Les femmes qui travaillent dans ce secteur participaient activement à la vie économique de San Pedro. Pour A. G, propriétaires d’un grand maquis de la ville, le manque à gagner est partagé. « C’est clair que la situation pèse beaucoup plus sur nous. Mais, le plus gros perdant, c’est l’Etat », souligne A. G. « Je payais autour de 200 000 F par mois comme taxes et impôt. Et s’il faut quantifier la participation des femmes, ce n’est pas moins 10 000 000f CFA qu’elles payent chaque année comme taxes ».

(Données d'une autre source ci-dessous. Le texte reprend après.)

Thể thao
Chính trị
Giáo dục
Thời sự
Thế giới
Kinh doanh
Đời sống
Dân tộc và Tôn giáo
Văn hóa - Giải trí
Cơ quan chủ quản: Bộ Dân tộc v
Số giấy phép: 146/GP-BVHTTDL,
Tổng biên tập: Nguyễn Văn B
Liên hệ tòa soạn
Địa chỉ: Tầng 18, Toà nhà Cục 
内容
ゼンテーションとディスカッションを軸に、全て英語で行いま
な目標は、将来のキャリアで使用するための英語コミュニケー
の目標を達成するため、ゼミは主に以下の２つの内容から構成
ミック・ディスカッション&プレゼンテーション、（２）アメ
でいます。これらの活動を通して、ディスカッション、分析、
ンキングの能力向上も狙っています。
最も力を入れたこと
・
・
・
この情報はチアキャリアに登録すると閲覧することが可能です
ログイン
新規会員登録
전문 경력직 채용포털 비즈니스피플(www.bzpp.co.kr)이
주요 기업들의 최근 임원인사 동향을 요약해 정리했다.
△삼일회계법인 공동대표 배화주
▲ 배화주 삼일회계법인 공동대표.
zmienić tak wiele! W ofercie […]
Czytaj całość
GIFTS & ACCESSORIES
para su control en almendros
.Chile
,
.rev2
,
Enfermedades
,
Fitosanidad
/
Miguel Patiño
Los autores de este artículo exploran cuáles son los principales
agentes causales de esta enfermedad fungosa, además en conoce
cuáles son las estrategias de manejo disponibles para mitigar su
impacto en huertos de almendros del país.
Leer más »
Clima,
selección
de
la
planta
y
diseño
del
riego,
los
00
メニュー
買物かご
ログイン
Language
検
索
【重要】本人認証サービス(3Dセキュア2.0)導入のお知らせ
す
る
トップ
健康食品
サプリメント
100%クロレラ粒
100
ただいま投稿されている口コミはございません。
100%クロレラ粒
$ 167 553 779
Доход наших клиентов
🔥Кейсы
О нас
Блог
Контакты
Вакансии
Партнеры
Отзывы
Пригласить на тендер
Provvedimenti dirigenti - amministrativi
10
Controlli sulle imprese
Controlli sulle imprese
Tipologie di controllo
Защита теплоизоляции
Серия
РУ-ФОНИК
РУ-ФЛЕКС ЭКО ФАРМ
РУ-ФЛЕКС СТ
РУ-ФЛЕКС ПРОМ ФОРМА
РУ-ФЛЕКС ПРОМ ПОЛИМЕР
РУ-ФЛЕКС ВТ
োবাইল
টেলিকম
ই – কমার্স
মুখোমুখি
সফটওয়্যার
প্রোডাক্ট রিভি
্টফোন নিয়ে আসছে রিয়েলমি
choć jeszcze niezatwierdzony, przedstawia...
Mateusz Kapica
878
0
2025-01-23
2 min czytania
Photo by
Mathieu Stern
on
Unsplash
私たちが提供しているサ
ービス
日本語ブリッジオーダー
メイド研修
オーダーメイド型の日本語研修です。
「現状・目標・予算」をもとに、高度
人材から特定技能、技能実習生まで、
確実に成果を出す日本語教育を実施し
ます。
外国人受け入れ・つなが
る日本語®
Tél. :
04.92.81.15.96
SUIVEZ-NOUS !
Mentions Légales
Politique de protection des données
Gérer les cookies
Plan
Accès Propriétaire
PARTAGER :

A San Pedro, les acteurs du secteur hôteliers savent que le gouvernement a décidé de les aider à supporter la crise. Mais, les acteurs du secteur s’interrogent encore sur les modalités de pratique de ces mesures. « Pour le moment, la communication autour cet appui de l’Etat, n’est pas encore passée claire ici chez nous », estime A. G. « Nous souhaitons que nos commerces soient rouverts le plus tôt possible », propose-t-elle. « On pourrait appliquer les mesures barrières, à savoir la distanciation, et pourquoi pas privilégier les plats emportés », pense également Mme M. Détchi. C’est justement pareille décision qu’attend Linda et ses deux enfants.